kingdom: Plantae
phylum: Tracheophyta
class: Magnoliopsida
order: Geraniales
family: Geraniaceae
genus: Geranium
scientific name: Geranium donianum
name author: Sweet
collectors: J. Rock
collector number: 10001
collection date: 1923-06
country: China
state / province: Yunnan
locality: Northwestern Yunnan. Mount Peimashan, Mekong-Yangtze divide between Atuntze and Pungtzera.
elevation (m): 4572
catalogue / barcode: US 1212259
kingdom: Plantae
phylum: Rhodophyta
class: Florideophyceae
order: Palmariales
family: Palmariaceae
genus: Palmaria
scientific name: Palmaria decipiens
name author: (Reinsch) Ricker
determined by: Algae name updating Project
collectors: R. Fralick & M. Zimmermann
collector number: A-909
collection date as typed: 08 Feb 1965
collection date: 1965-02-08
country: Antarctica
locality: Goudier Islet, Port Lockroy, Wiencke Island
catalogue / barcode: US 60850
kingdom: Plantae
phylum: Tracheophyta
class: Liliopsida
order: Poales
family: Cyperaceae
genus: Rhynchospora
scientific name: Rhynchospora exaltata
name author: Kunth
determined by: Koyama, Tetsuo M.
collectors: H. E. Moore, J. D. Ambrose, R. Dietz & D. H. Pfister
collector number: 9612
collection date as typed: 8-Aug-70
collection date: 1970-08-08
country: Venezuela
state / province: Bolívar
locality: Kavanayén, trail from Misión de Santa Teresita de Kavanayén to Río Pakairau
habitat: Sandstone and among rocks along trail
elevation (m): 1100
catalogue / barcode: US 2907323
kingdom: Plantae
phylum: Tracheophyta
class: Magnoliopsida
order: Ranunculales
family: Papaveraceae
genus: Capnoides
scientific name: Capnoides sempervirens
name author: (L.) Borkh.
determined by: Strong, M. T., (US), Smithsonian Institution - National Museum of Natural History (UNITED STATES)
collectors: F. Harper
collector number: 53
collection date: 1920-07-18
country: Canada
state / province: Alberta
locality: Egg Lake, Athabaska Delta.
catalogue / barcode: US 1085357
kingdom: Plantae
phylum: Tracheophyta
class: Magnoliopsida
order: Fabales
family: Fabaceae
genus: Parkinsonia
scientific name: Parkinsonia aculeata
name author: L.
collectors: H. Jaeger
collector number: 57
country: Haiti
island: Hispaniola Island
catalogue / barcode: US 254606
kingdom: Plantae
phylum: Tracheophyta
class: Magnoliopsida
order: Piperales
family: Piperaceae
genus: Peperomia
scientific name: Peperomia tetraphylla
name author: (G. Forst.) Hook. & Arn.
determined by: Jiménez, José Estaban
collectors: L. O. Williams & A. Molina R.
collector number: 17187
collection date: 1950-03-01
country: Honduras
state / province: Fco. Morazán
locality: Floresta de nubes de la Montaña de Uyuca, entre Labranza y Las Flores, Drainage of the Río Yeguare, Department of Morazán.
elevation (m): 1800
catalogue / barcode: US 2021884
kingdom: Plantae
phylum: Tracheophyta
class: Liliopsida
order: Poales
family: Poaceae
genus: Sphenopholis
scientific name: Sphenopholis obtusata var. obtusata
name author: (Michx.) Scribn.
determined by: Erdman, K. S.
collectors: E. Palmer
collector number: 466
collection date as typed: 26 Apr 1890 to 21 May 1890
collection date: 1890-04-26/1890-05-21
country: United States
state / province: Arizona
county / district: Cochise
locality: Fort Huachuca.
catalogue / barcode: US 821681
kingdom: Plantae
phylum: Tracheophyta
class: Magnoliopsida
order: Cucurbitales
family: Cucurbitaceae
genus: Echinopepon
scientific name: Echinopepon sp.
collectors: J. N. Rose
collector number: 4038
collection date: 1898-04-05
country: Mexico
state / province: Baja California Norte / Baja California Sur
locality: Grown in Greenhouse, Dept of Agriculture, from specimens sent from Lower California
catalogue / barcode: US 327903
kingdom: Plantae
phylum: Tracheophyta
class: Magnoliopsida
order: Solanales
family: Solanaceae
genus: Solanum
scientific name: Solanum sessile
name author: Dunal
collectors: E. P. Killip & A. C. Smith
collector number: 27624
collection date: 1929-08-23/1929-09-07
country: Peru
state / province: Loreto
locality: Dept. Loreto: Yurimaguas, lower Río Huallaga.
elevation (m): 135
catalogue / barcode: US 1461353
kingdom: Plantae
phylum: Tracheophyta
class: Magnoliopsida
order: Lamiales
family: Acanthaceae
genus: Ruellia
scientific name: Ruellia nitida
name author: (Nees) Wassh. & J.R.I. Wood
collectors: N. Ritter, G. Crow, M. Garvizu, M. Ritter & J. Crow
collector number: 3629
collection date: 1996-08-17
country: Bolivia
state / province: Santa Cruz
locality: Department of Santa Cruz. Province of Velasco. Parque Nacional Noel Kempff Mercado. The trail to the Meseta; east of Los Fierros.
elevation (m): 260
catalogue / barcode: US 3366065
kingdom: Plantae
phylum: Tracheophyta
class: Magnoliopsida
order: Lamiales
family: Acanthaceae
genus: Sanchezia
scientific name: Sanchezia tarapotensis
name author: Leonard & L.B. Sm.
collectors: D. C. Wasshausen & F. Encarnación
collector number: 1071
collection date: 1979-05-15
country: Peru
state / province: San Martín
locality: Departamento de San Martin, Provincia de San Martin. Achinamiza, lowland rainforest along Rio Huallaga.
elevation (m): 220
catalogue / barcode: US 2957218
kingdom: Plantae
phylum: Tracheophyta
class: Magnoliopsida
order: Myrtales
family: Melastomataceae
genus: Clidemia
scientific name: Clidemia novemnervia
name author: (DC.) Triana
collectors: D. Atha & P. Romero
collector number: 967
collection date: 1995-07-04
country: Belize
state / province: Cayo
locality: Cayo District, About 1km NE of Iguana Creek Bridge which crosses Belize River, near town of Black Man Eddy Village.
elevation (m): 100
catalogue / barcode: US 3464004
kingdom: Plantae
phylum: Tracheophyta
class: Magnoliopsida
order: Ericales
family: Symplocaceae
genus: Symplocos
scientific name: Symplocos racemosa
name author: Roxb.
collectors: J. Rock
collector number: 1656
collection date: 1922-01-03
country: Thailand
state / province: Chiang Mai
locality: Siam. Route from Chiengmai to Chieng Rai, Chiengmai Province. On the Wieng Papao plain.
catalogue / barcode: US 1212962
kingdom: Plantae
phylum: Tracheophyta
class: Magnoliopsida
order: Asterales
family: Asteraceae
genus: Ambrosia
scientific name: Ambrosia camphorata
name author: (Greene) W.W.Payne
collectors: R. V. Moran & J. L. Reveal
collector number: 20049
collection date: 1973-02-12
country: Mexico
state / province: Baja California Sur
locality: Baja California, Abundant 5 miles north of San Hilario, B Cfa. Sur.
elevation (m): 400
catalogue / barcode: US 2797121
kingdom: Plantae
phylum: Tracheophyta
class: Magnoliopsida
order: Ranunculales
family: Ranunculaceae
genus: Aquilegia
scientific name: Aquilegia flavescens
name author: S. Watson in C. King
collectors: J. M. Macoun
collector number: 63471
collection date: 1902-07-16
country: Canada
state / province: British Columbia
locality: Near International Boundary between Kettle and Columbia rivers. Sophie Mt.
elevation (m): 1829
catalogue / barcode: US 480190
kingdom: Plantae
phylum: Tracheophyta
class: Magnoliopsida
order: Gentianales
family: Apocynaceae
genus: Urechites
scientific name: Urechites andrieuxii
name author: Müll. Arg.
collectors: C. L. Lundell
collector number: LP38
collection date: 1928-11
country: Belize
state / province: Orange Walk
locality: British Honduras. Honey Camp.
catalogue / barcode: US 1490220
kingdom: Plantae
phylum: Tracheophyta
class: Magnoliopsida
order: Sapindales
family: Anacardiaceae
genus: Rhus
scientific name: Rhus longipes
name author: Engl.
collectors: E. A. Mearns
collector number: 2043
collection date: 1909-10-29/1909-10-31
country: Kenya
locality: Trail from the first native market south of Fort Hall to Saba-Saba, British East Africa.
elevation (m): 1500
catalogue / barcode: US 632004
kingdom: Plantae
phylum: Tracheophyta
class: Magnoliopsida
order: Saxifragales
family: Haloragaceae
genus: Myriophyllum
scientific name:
- - -
**WORK REQUIRED**
Please pick out each line in the material above that contains the word "from", and copy those lines.

**COMPLETE ANSWER**
locality: Kavanayén, trail from Misión de Santa Teresita de Kavanayén to Río Pakairau
locality: Grown in Greenhouse, Dept of Agriculture, from specimens sent from Lower California
locality: Siam. Route from Chiengmai to Chieng Rai, Chiengmai Province. On the Wieng Papao plain.
locality: Trail from the first native market south of Fort Hall to Saba-Saba, British East Africa.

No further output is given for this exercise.